Diplomatie de façade, fortune de coulisses
À l’international, Lauriane multiplie les apparitions protocolaires :
• visite officielle au Rwanda,
• cérémonies comme Miss Guinée,
• condoléances après les inondations de Coyah et Kindia.
Ces gestes visent à humaniser le régime. Mais derrière les sourires et accolades, ces déplacements diplomatiques coûtent des fortunes au contribuable, pendant que le peuple guinéen s’enfonce dans la misère.
Une légitimité contestée
Pour ses détracteurs, Lauriane Doumbouya n’a pas sa place dans l’appareil d’État. Son mari s’étant imposé par un putsch, sa position de Première dame est perçue comme usurpée. Chaque franc public qu’elle perçoit est considéré comme un détournement.

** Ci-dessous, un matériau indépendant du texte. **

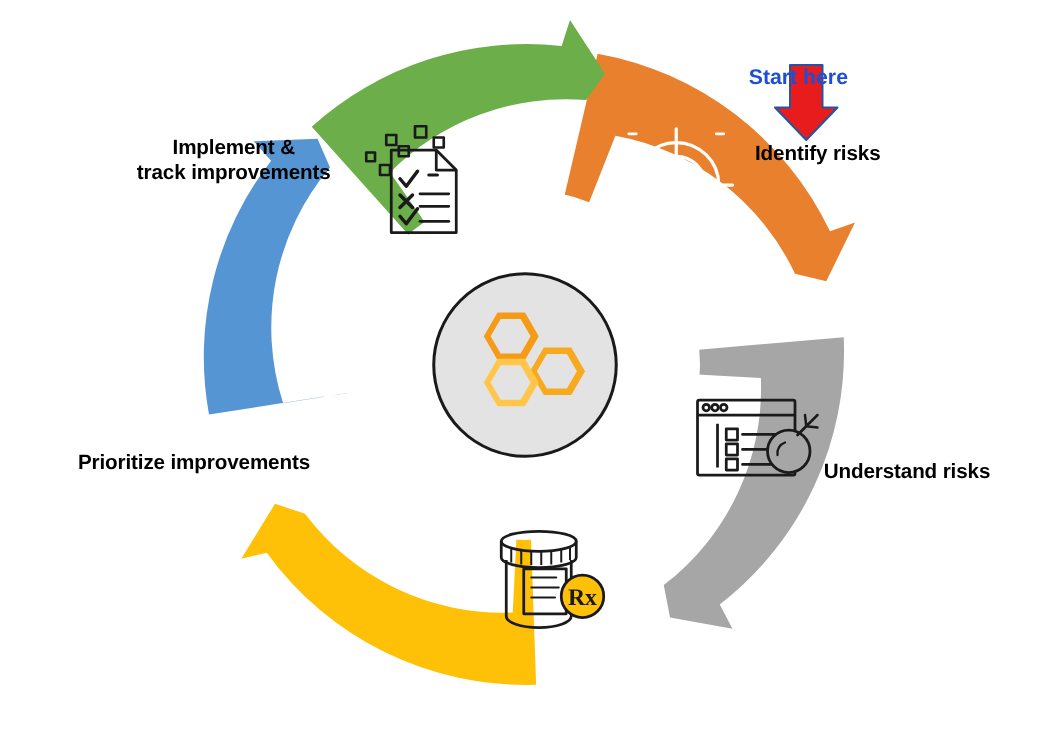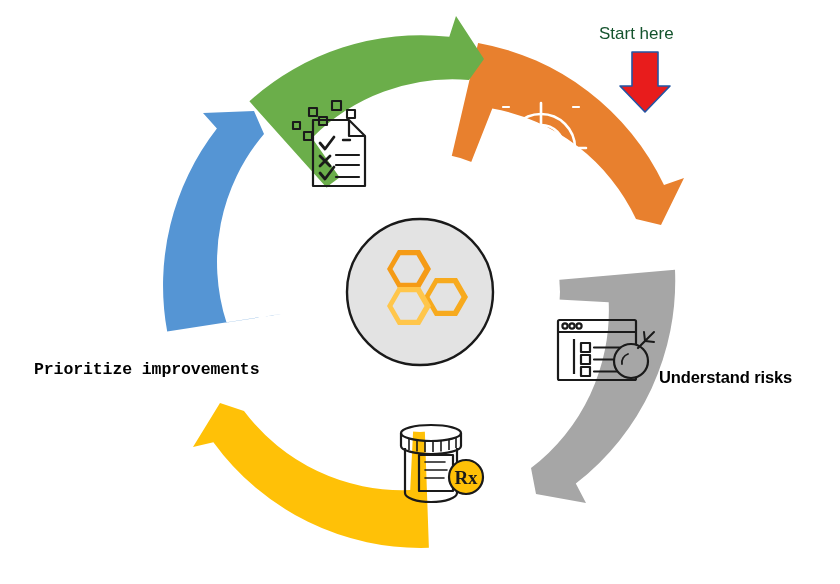--- a/index.html
+++ b/index.html
@@ -33,29 +33,30 @@
     font-weight: bold;
     font-size: 16.5px;
     color: #000000;
     line-height: 1.22;
     letter-spacing: -0.1px;
     white-space: pre-line;
   }
   .start-label {
     position: absolute;
     font-size: 17px;
-    color: #14532d;
-    font-weight: normal;
+    color: #1d4ed8;
+    font-weight: bold;
     white-space: nowrap;
+    margin-top: 28px;
   }
   #label-implement { left: 92px;  top: 108px; text-align: center; width: 190px; }
   #label-identify  { left: 604px; top: 113px; text-align: left;   width: 200px; }
   #label-understand{ left: 659px; top: 367px; text-align: left;   width: 190px; }
   #label-determine { left: 355px; top: 525px; text-align: center; width: 190px; }
-  #label-prioritize{ left: 34px;  top: 360px; text-align: left;   width: 230px; font-family: Liberation Mono, monospace; }
+  #label-prioritize{ left: 18px;  top: 360px; text-align: right;   width: 230px; }
   #label-start     { left: 599px; top: 24px; }
 </style>
 </head>
 <body>
 
 <div id="diagram-root">
 
   <svg class="canvas" viewBox="0 0 840 584">
 
     <g>
@@ -193,20 +194,23 @@
     </g>
 
     <g>
       <path d="M 632 52 H 658 V 86 H 670 L 645 112 L 620 86 H 632 Z" fill="#E81C1C" stroke="#2255A4" stroke-width="1.6" stroke-linejoin="round"></path>
     </g>
 
   </svg>
 
   <div class="start-label" id="label-start">Start here</div>
 
+  <div class="seg-label" id="label-identify">Identify risks</div>
 
   <div class="seg-label" id="label-understand">Understand risks</div>
 
 
   <div class="seg-label" id="label-prioritize">Prioritize improvements</div>
 
+  <div class="seg-label" id="label-implement">Implement &amp;
+track improvements</div>
 
 </div>
 
 </body></html>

« Elle devra répondre devant la justice pour recel, complicité de biens mal acquis et usurpation de titre », prévient un juriste contacté à Paris.
Analyse politique
Le cas Lauriane Doumbouya révèle une vérité plus large : la Guinée est confisquée par un clan dont le luxe contraste avec la pauvreté extrême de la population. Si Mamady Doumbouya incarne la force brute du régime, Lauriane incarne son visage doré : diamants, or et mondanités diplomatiques.
Derrière la façade, c’est une tragédie nationale qui se joue : celle d’un peuple privé de ses richesses au profit d’un couple dont la fortune insolente se bâtit sur les souffrances de millions de Guinéens.